While attention to vertical integration has increased in 2014, buyer of last resort payments are still rife in the institutional space, says M&A consultant Paul Tynan.

In his Year in Review commentary for 2014, the Connect Financial Services Brokers chief executive listed the conflict between the aligned and non-aligned sectors intensifying as one of the key themes of 2014, but added that BOLR is an issue that is still flying under the radar.

“Some institutions are still standing by their buyer of last resort (BOLR) structures but they will not be able to survive in the new environment that demands always working in the best interest of the consumer/client,” Mr Tynan wrote.

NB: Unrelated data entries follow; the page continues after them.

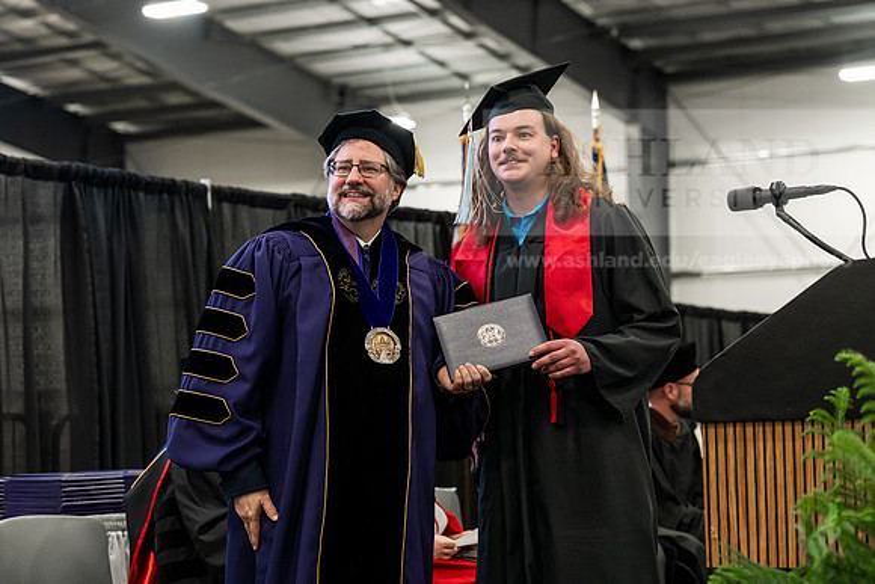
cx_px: 438
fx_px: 2091
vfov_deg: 15.9
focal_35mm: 86
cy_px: 292
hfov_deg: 23.6
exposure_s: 1/200
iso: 4000
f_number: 4.5
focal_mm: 86
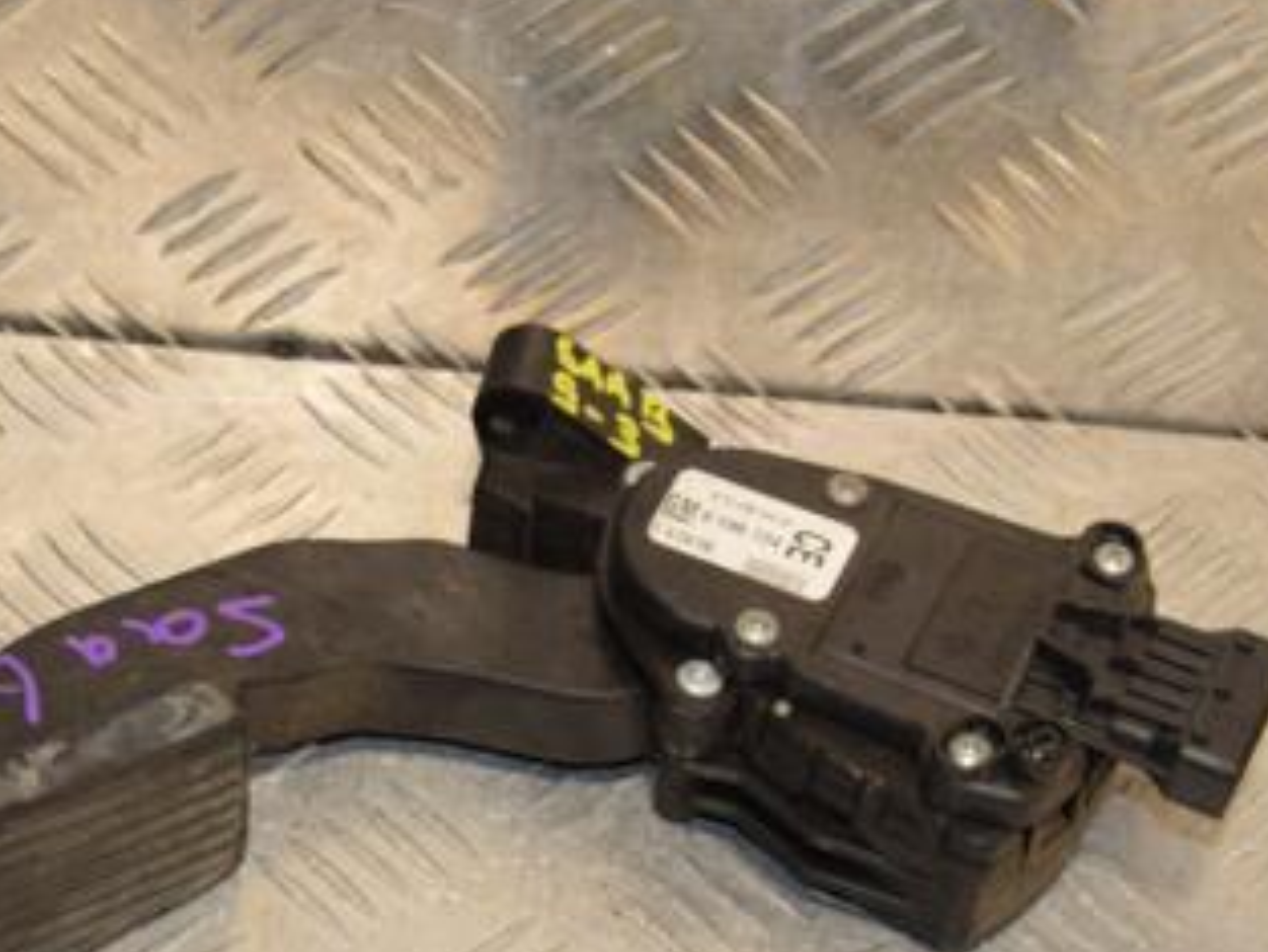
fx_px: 4251
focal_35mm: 116
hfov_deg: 16.9
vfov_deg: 12.7
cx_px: 397
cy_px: 689
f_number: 7.1
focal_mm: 42
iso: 800
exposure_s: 1/200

Describing this issue as an “elephant in the room”, Mr Tynan added that the “negative effects” of vertical integration in terms of subsidy costs, product sales and cultural issues.

“2015 which will see many more changes – but all of them are working towards an industry that will be a global benchmark for the provision of consumer focused advice,” he predicted.

The business broker and former AMP executive also said the end of 2014 has seen a flurry of activity, with unprecedented numbers of practices looking to leave the institutional environment and set up their own AFSL or leave the industry.

More broadly, Mr Tynan suggested 2014 saw a “work in progress” whereby financial advice is emerging as a true profession and casting off the shackles of a distribution mindset.

“The industry has had enough of product providers lecturing the advice profession on what is best practice especially when the majority of the recent high profile disasters such as Storm, etc have been associated with a major institution,” he said.